• _Aufgabe 1_
Welches Logo ist laut dem Seitenausschnitt über Grillz auf Sebastian Gündels Baseball-Cap zu sehen?

+++++

Sogar Lars Eidinger hat welche: Grillz, goldene Zahnaufsätze, die man aus dem US-HipHop kennt. Der Berliner Sebastian Gündel macht mit den Accessoires ein glänzendes Geschäft

Von Daniel Kastner (Text) und Wolfgang Borrs (Fotos)

Der Geschäftsführer empfängt in Weiß: weißes Real-Madrid-Trikot, weiße Laufhosen, weißes Baseball-Cap mit Mercedes-Benz-Logo. „Ich wäre auch mit meinem Benz gekommen, aber der hat schlappgemacht“, sagt Sebastian Gündel, grinst und entblößt einen Mund voller Gold. Das passt zu seinem Style, wirbt aber auch fürs Geschäft.

Denn Gündel macht in „Grillz“, goldenen Zahnaufsätzen, die man bislang eher aus der US-amerikanischen HipHop-Szene oder dem Oscar-gekrönten Film „Moonlight“ kannte, die aber auch auf Laufstegen und in Modekatalogen aus immer mehr Mündern blinken, bei Männern wie Frauen, auf einzelnen Zähnen oder als ganzes „Piece“.

+++++

• _Aufgabe 2_
Gib jede Zeile der Auflistung wieder, in der die Zeichenfolge „dopamina“ vorkommt, und achte dabei auf Groß- und Kleinschreibung.

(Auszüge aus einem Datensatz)
+++++

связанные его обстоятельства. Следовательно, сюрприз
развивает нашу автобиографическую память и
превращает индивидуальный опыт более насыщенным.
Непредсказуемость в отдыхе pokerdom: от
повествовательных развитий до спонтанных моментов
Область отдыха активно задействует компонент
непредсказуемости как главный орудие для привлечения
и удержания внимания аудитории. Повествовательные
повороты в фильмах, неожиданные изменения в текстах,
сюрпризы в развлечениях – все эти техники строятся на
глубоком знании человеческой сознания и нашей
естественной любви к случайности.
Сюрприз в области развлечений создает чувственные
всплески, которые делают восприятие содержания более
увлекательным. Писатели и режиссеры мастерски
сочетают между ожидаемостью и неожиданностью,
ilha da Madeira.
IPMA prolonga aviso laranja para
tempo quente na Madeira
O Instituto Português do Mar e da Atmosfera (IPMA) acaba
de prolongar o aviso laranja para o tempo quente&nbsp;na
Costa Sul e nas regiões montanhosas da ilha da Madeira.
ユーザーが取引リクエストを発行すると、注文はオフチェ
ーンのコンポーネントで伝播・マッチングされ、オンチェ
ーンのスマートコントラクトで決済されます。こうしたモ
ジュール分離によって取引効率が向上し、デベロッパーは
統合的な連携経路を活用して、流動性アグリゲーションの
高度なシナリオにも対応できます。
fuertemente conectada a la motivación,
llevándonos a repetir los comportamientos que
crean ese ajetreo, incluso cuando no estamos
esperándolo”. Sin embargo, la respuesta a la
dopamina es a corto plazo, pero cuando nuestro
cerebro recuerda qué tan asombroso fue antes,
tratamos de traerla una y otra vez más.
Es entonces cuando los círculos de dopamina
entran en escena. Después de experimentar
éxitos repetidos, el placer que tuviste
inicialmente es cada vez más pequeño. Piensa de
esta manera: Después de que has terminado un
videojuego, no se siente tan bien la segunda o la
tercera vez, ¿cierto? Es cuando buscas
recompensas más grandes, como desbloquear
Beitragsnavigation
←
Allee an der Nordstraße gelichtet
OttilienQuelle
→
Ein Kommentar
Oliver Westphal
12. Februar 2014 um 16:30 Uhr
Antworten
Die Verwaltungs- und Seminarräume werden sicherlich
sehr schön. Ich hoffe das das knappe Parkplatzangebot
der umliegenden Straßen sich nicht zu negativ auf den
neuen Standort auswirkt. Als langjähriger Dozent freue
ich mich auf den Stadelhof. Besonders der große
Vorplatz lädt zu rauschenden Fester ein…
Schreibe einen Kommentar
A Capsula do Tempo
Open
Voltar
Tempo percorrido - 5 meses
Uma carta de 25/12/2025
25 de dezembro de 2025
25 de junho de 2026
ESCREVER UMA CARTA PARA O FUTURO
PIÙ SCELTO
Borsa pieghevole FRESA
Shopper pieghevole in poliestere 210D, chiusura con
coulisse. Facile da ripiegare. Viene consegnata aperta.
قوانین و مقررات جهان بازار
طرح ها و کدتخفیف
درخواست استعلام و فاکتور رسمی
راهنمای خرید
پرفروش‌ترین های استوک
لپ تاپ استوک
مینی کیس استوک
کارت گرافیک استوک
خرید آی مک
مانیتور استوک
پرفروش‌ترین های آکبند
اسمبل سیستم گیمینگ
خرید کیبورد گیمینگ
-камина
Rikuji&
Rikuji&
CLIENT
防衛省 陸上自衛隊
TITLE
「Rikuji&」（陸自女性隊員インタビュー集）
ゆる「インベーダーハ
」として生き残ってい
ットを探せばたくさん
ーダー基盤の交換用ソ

+++++

• _Deine Lösung 1_
Ein Mercedes-Benz-Logo.

• _Deine Lösung 2_
dopamina es a corto plazo, pero cuando nuestro
Es entonces cuando los círculos de dopamina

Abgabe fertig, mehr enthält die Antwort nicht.